Licínio traz o nazareno agarrado por uma corda ao pescoço.
– Que me dizes, jumento, sobre as acusações que aqui te trazem?
–
– Fala, imbecil, não vês que o teu silêncio te condena? És rei dos judeus? Consideras-te soberano sobre Herodes, imperador acima de César? Vandalizaste o templo? Impediste aos cofres de Roma o trânsito de suas justas receitas?
–
– Se nada dizes, impostor, subirás à cruz.
– Subirei à cruz e não por tua vontade. Eu nasci para a cruz porque a cruz é o destino daquele que testemunha a verdade.
– Ah, a verdade e o que é isso da verdade?
– O teu filho, de quem te envergonhas e que morre nos braços da tua mulher inconsolável, é a verdade. A tua infâmia de centurião indigno do sacrifício dos teus homens é a verdade. Os inimigos que chacinaste no campo das batalhas fúteis que travaste em nome da tua ambição. Os inocentes que condenaste à morte. Os culpados que mandaste crucificar. Os miseráveis que espoliaste. A escrava que mataste porque podias, que mataste para conhecer intimamente a morte; as dívidas que deixaste em Roma, o imperador que temes como se de Deus se tratasse, é a verdade. A tua ignorância de Deus e a tua arrogância sobre o seu filho unigénito é a verdade. A tua maldição de pagão, a tua existência perdida entre divindades imaginadas que roubaste a gregos e a troianos, é a verdade. O meu reino, o dos céus, o que transcende Herodes e Tibério, Homero e Virgílio, e que partilho com meu pai é a verdade. O amor entre os homens na certeza de uma vida depois desta vida, é a verdade. Que vou ser condenado pelo meu próprio povo, é a verdade. Que isso é necessário para a redenção da humanidade, é a verdade. Que perecerei nesse suplício e que ressuscitarei passados três dias e que ascenderei à morada ultima de todos os que aceitam a verdade, é a verdade.

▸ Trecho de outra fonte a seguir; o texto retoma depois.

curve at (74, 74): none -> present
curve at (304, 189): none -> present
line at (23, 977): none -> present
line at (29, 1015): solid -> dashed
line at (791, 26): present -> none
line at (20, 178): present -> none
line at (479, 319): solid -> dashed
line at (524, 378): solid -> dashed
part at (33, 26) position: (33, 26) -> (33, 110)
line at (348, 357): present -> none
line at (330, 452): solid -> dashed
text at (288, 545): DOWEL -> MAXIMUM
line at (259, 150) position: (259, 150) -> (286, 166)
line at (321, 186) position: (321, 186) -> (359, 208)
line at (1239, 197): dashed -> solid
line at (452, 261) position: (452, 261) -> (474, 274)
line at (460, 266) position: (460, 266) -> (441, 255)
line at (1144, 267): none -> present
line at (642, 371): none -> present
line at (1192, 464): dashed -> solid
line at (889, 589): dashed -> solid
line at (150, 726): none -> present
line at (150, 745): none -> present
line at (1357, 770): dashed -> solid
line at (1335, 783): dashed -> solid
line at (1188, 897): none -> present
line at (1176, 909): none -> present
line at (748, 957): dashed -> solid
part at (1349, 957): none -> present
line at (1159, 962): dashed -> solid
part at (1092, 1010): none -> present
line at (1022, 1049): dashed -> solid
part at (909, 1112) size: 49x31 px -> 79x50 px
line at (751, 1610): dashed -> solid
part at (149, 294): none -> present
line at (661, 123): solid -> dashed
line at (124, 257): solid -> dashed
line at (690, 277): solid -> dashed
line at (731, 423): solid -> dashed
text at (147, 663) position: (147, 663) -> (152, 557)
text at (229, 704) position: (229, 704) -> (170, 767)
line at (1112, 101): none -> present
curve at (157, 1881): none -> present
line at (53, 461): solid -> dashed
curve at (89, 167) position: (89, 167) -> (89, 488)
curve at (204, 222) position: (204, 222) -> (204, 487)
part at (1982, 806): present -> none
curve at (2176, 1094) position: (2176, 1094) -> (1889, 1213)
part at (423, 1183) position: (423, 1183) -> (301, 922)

Agora já não és Pilatos, governador da Judeia. És apenas um homem perante o mistério. E de novo levanta a cabeça, o acusado. E de novo o seu olhar sem fim te violenta as defesas e os argumentos que construiste para a tua sobrevivência moral. Agora sabes que não queres matar este homem. Agora sabes que não vais impedir o seu sacrifício. Mas sobrevive em ti a fortaleza da tentação. A luz negra da esperança.
– E se te salvar, concedes-me a vida de meu filho?
– O teu filho viverá. Mas não te cabe a ti salvar quem está destinado à eternidade por uma força maior.
– A ver vamos. Licínio!
– Senhor.
– Manda supliciar este homem. Mas diz à guarda que refreie o entusiasmo. Quero ver sangue, mas quero-o vivo e capaz de andar pelo seu pé.